Pedro I se encontró una noche con el caballero en la calle de los Cuatro Cantillo, donde le dio muerte. De estos hechos fue testigo una mujer mayor, que asomó un candil a su ventana para intentar ver qué ocurría, aunque sin poder distinguir a los combatientes, un hecho que le comentó a su hijo.

Al día siguiente la ciudad entera conocía ya la noticia y el padre de la víctima acudió al monarca para pedir justicia por el asesinato. Ante lo que Pedro I aseguró que si la persona que mató al caballero aparecía, su cabeza sería puesta en un nicho en la calle en la que se cometió el crimen. Para ello, se ofreció una gran recompensa.
Madre e hijo acudieron a ver al rey. Pedro I, al verse acusado entregó la recompensa. También cumplió con la promesa de colocar la cabeza del asesino en el nicho del lugar de los hechos, pero lo hizo con la cabeza metida en una caja de madera, quedando fuera de la vista.

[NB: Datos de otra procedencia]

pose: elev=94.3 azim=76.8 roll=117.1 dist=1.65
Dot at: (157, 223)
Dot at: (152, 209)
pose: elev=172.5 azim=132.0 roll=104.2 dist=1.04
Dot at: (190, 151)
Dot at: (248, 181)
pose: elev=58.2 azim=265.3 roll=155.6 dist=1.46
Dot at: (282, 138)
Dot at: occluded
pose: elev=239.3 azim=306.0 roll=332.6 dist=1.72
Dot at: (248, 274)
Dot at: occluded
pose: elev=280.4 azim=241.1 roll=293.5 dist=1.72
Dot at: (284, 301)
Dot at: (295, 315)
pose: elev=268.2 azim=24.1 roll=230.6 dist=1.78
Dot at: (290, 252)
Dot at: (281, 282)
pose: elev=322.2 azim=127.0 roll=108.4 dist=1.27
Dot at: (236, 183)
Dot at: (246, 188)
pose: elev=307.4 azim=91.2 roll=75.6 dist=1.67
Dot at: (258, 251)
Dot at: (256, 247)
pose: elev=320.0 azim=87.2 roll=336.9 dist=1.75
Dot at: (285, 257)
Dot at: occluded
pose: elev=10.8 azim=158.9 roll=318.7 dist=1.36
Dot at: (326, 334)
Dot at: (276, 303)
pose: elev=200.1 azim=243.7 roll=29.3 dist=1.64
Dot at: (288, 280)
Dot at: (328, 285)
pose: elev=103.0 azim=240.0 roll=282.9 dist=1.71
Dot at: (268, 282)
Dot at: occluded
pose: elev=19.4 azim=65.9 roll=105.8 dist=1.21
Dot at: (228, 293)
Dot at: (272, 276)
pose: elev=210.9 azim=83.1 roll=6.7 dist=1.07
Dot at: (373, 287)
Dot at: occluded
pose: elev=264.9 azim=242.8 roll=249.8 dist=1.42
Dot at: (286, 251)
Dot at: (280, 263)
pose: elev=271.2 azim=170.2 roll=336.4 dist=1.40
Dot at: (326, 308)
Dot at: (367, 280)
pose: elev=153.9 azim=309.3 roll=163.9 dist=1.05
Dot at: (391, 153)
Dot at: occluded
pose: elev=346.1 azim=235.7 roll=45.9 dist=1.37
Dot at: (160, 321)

Se dice que no fue hasta su muerte, cuando se abrió la caja, revelando en su interior una cabeza de piedra de Pedro I, reconociendo así su crimen. La cabeza se conserva en una hornacina en la que es hoy calle Cabeza del Rey don Pedro y en la calle desde la que la mujer se asomó, hoy Candilejo, puede verse un candil colgado.